Dáil debates

Wednesday, 19 December 2018

Saincheisteanna Tráthúla - Topical Issue Debate

Third Level Admissions Entry Requirements

6:05 pm

Photo of Willie PenroseWillie Penrose (Longford-Westmeath, Labour) | Oireachtas source

I have no doubt that the Minister of State understands the details of the issue very well. The change, however, is not a trivial or small one. For those concerned, it represents a considerable setback, and it is causing great stress, anxiety and upset. The Minister of State will agree that upsetting students is nothing to be proud of. The Minister of State can achieve the objective by ensuring the minimum requirements will apply only prospectively. The Department announced that, from 2017, every leaving certificate student knew what requirements had to be met, in the view that there was no problem. The response circulated is the glib Department answer. It does not pass legal muster. The point is that the students were assured that a C3, for example, was adequate, and they did their undergraduate degree on that basis, with a view to moving on having obtained their C3 along with their music degree, arts degree or whatever. The Department unilaterally changed the goalposts, however. That is not right in law. Under European law, this falls. The Minister of State's officials better get off their butts and make sure what I propose is done immediately. We need the students to be notified in January or February in order they can start their master's in education course in September. The answer circulated suggests somebody who qualified in 2011 would be affected if applying to do the master's course in education in 2021. These individuals are probably out in Dubai or elsewhere and are married and settled down. The last thing they are worried about is the master's degree in education.

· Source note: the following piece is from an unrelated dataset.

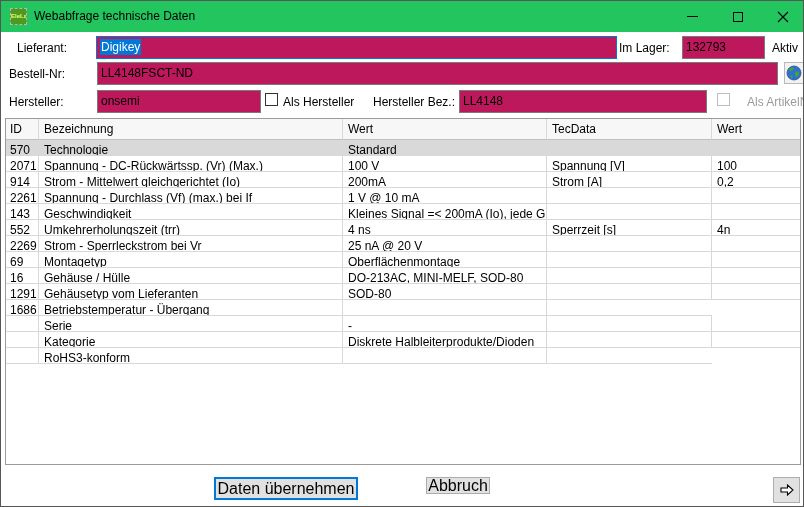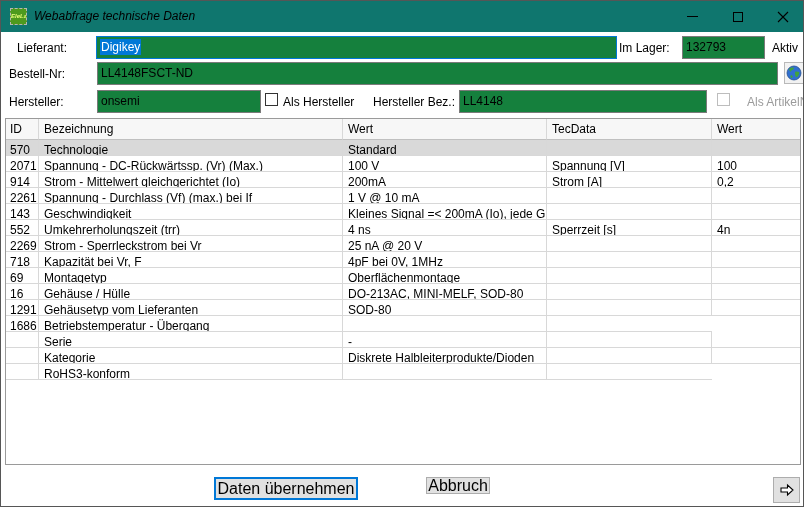"Webabfrage technische Daten" .titlebar { background: #0f766e -> #22c55e; font-style: italic -> none }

The reply adds insult to injury. How dare the officials say there is something on the website that can take the place of the leaving certificate grade. Does the Minister of State think we came up the River Liffey in a banana boat with a goose pulling it? That is nonsense. In other words, a student who has achieved a 1.1 or 2.1 in his or her primary degree is told to buzz off to some place to try to get a C2 or C1 in Irish or whatever is required. That is a typical gobbledygook bureaucratic reply that I resent. I want the Minister of State to solve this problem because, if she does not, we will see the students in court.